Yet another taxing article, this one overlooked from Friday’s WSJ, “Taxes Divide National, State Republicans.”
The article observes that “even as President Bush and his national Republican Party boast of record tax cuts and vow to hold the line against future tax increases, Republicans here and elsewhere are undercutting the election-year message: They are for raising taxes.”
Unlike the Federal deficit, state and local goverments cannot run in the red. That leaves them with one of two unpalatable choices: Raise taxes or cut services. Cuts in local services such as schools or police are often felt more keenly than the budget cuts made distantly in Washington, D.C. (unless its something major, like a military base closing or an extension of unemployment benefits). Many states are worried about their bond ratings.
Surprisingly, “only six states resisted the urge to raise taxes last year, while 15 raised them by more than 2.6%.” Anecdotally, I’ve seen this forst hand, as my real estate taxes have nearly doubled. (Although I live in Nassau County, which is not yet over 4 decades of massive corruption).
“The upshot is that taxes are creating a new divide between Republicans at the national level and those in the states, one that transcends the more familiar ideological rift between ascendant antitaxers and traditional budget-balancers. The federal-state split is particularly awkward given that the party controls both the White House and Congress and, at the same time, more statehouses than ever before.

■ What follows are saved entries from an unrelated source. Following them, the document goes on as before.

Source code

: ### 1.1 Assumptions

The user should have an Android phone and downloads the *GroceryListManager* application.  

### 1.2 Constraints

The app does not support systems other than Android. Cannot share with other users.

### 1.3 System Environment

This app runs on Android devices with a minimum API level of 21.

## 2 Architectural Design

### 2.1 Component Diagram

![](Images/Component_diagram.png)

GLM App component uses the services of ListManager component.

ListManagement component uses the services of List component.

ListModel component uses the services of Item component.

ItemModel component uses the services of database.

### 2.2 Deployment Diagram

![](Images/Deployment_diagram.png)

“At the national level, it’s a settled question: Republicans don’t raise taxes. Done,” says antitax activist Grover Norquist, head of the Washington-based Americans for Tax Reform and a close ally of senior Bush adviser Karl Rove. But the states, he says, are “full of old-line Republicans” and, especially in the recently converted South, former Democrats. Both types, he says, favor bigger government and balanced budgets over lower taxes.
So while we have been talking about the coming Federal tax increases over the next few years, on the state and local levels, the tax increases are already here.